13th Sept. The RSPB Local Group trip to Holy Island usually takes place in October, but for organisational reasons we were up there in September this year. I favour change, as otherwise you simply get stuck in a rut and at least we were able to walk around in sunshine. Unfortunately the sunshine meant crowds, although I noted that few left the path between car-parks and the castle. The rest of the island remained relatively peaceful. Not many folk seem to have a passion for exploration and I think in this case lose out on some of the more attractive areas of the island. Their loss is of course to the gain of those of us who take the time to be a little more adventurous (it tends to be the same where ever you go). It had been quite misty on arrival, but the sun was soon out and temperatures jumped, although with a heat haze around all day it wasn’t a good day for photography. Neither was it a good day for sightings of migrant birds.
Even on a busy day it is still possible to find peace on the island
Common Buzzard was seen perched just before joining the causeway. Roe Deer were seen in the fields and later on the island. The area around the causeway didn’t hold the waders that we normally see except for a few Curlew. I mentioned during the day that perhaps the group ought to explore the Snook at some point as this is always missed on trips. Again a change would be good.
Sam and I headed for a quiet spot just north of St Cuthbert’s Island so that we could look for waders in relative peace and quiet. We were soon joined by two or three other keen birders in the group. It was certainly atmospheric with the calls of waders and Grey Seals in the misty atmosphere. Hundreds of Brent Geese were picked up, but at some distance and I found later in the day that many members had not seen them at all. A small number of the geese showed a little better on a rather closer sandbank. Golden Plovers were around in large numbers and I seem to remember that we counted twenty plus Grey Plovers out in the bay, most still in summer plumage. Nearby there were hundreds of Bar-tailed Godwit. I picked up an occasional Knot, but when Sam walked across to St Cuthbert’s Island he found a large flock of them. Oystercatcher, Dunlin and Redshank were also around in numbers and I’m thinking that there may have been several other species of wader but they were impossible to pick up in difficult light. Eider Ducks and Cormorants were all we saw on this water from this point. Thrushes picked up around where we stood were limited to Blackbird and Song Thrush, although we did hear from another birder that he has seen at least three Redwing during the morning. I understand that the Black Redstart was showing along the beach.
When we caught up to a few other members near St Cuthbert’s Island we were put onto a Pied Flycatcher showing very well in the Vicar’s Garden. The harbour held little more than Redshank, Dunlin, Rock Pipit and Pied Wagtail.

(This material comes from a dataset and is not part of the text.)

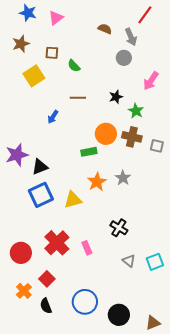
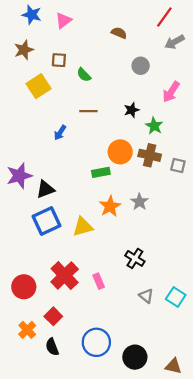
gray arrow: (131, 37) -> (175, 42), moved, turned 84
cyan square: (155, 262) -> (176, 297), turned -36
brown triangle: (153, 323) -> (173, 366), turned 35

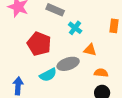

After dumping the cumbersome telescope back on the coach and having had some lunch sat in the harbour we took to the lonnen. A Great Spotted Woodpecker call was picked up. The hedges were in the main devoid of birds but we did have a very good sighting overhead of a female Sparrowhawk and two or three Kestrels. Meadow Pipit, Skylark, Linnet and Mute Swan were flying in the area.
Instead of following the pathway to the hide and small pond we continued through the dunes into the sandy bay which I think is perhaps one of the most attractive parts of the island. Gannets were passing by in large numbers and a large flock of Ringed Plovers were near the tide- line. Sanderlings and Turnstones were also seen. Pied Wagtails, a flock of Linnets and Rock Pipits were passed as we walked along the shore. A small flock of Wigeon were seen flying along the coast.
Now who is that?
The pond held the likes of Little Grebe, Shoveller, Mallard, Gadwall, Teal and Moorhen. The best sighting here was without doubt another Pied Flycatcher which showed well, at times in decent light. Grey Herons and Lapwings had been seen in this area as we walked along the lonnen.
I felt that the light was at its best when it came to the time to leave the island although it was still rather hazy. We left with a couple of members claiming the sighting of what appears to have been a large raptor. This gained the interest of others as they backed away from boarding the coach to take a last look, but nothing was seen.
We made our customary short stop at Budle Bay. It was fairly quiet and lacked the numbers of geese and ducks often seen here a little later in the year. However I did manage to add Little Egret (now seeming to be a fixture here), Shelduck and Greenshank to the day list.
There were a number of folk asleep on the way home. I’d enjoyed my day on the island in the sun, although feeling cream crackerd.